RESENHA BIBLIOGRAFICA

Novo mundo nos trópicos

Por Gilberto Freyre. 1. ed., São Paulo, Companhia Editora Nacional, 1971. (Brasiliana, 348).

O livro do Sr. Gilberto Freyre, publicado atualmente no Sul do País, é um amontoado de equívocos. O primeiro se relaciona com uma questão editorial, pois anuncia-se que a edição é a primeira em português, mas, na verdade, é posterior a uma outra, saída no Recife, aos cuidados do Instituto Joaquim Nabuco. Aparentemente, o equívoco pode parecer ato de boa-fé; no entanto, traduz posição egocêntrica do autor, que, além de querer realçar a importância de sua obra, faz questão de mostrar o interesse dos editores por sua produção: "tomando a iniciativa de publicar, em língua portuguesa, New World in the tropics, a Companhia Editora Nacional - tão cheia de serviços valiosos à cultura brasileira - dá ao autor do livro até hoje, em grande parte, desconhecido no seu próprio País..."

O livro é uma edição refundida de Interpretação do Brasil; é mais amplo e contém novos capítulos adicionais. Sua pretensão é dar aos estrangeiros uma nova visão do mundo da lusotropicalidade, idéia cara ao autor. Partindo da análise e interpretação da cultura da sociedade brasileira, no espaço e no tempo, o autor procura estender seu campo a "maiores audácias: à formulação de uma antropologia do homem situado no trópico, que vá da antropologia biológica à filosófica". Para desenvolver a tese, estuda em diversos capítulos, os temas: antecedentes europeus da história brasileira, fronteiras e plantações, unidade e diversidade, nação e região, condições étnicas e sociais do Brasil moderno, o Brasil como civilização européia nos trópicos, a politica exterior do Brasil e os fatores sociais e étnicos que a condicionam, escravidão, monarquia e o Brasil moderno, por que clima tropical, etc.

Para o autor, sua atitude é suigeneris: "desse modo é que se vêm alongando sua possível ciência de analista e sua possível arte de observador do comportamento humano, em geral, e do brasileiro, em particular, numa também possível filosofia. E essa filosofia - se existe - implicaria já um pequeno conjunto, e até uma suma, se não de sínteses ou de conclusões, de sugestões ou de interpretações". Naturalmente que a sua posição é distante das "antropologías intituladas objetivas, ou com pretensões a estritamente científicas e, como tais, neutras", pois, estas significam "manutenção do status quo ou o desenvolvimento de uma dinâmica que associem objetividade com umas tantas projeções políticas", enquanto a sua posição levanta "novas perspectivas de situações tropicais e, sobretudo, de relações dessas situações, entre si, e com as atuais potências não tropicais".

A lusotropicalidade é tentativa de se formar nova visão de um mundo, mas, na verdade, sua intencionalidade política e social é a criação de equívocos e mitos, baseados em objetivos conservadores.

TAREFAS OBRIGATÓRIAS
[a] Responda com base na resenha:
(i) Onde saiu a edição em português anterior à da Companhia Editora Nacional?
(ii) De qual obra o livro é uma edição refundida?
(iii) Segundo a resenha, em que se baseiam os equívocos e mitos criados pela lusotropicalidade?
[b] Prossiga a resenha a partir do ponto em que ela para.
Não é preciso consultar o material para fazer nada aqui.

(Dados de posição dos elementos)
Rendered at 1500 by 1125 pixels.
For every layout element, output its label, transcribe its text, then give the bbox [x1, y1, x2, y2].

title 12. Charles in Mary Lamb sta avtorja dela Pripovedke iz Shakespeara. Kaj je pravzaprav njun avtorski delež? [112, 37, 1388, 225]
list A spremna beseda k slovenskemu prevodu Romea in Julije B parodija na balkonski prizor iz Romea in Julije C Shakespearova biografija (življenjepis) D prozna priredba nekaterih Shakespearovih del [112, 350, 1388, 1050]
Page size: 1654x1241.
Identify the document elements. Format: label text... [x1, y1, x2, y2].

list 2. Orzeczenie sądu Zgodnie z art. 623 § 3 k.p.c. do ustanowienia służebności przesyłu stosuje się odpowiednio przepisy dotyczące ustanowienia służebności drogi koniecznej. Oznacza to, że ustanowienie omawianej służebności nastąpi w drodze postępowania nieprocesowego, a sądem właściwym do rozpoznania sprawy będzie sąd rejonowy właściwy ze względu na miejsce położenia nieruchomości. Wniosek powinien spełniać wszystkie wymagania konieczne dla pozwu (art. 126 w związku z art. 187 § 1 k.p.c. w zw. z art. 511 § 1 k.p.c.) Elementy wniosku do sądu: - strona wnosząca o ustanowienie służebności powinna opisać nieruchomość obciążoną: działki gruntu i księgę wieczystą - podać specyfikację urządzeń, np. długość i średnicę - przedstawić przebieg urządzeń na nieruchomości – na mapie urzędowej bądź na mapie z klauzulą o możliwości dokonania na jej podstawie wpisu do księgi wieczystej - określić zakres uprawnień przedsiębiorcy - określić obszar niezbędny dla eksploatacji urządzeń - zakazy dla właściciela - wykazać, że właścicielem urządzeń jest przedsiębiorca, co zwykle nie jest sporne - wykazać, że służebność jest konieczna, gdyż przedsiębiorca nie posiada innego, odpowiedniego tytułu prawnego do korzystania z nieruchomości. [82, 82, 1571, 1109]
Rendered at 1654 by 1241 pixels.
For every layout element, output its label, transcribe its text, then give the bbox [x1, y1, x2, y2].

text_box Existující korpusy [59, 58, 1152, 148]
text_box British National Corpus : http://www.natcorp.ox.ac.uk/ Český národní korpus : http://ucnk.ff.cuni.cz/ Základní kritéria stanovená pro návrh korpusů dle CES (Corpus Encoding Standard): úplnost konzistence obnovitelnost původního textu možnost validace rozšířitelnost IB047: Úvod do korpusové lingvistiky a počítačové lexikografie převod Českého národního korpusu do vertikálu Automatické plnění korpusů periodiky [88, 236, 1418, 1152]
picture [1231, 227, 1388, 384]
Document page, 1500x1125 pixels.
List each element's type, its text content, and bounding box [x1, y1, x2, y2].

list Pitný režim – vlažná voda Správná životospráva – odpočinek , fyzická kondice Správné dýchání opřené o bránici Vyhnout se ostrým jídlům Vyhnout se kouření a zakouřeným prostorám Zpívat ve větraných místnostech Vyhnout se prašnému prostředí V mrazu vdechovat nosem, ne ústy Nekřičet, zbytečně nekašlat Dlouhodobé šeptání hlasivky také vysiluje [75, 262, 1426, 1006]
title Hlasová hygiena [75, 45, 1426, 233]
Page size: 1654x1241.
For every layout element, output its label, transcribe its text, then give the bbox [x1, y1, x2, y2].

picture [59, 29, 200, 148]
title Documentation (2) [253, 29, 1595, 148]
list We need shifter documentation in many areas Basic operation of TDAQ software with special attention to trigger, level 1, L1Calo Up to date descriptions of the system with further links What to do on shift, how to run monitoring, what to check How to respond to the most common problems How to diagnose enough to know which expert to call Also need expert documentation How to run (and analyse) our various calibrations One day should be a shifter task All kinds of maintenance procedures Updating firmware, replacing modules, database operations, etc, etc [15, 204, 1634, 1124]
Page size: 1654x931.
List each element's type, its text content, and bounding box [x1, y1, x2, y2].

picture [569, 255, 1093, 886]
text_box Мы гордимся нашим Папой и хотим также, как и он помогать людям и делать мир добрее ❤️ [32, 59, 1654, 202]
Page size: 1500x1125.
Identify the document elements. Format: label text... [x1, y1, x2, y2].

RESPOSTAS POR TAREFA
[a]
(i) No Recife, aos cuidados do Instituto Joaquim Nabuco.
(ii) De Interpretação do Brasil.
(iii) Em objetivos conservadores.

[b]
A posição conservadora aparece claramente em alguns dos traços que o autor desenvolve no prefácio do livro. O retrato que dá do brasileiro - da época colonial até começo do século XIX - é o de homem desinteressado pelos livros, tanto de cultura geral, como científica; falta de ambição pelo ganho material, etc; em compensação, quer desfrutar a vida e o lazer, tem amor ao luxo, etc. Entretanto, a crítica do autor não vai ao fundo de cada questão, não por desconhecer os problemas específicos que trata, mas porque não lhe convém desmascarar toda a política estreita e obscurantista de Portugal. Não é necessária muita pesquisa para se saber que a elite brasileira dos fins do século XVIII está imbuída de literatura "subversiva" francesa, o que se comprova em todos os processos da época - da Independência Mineira até 1817.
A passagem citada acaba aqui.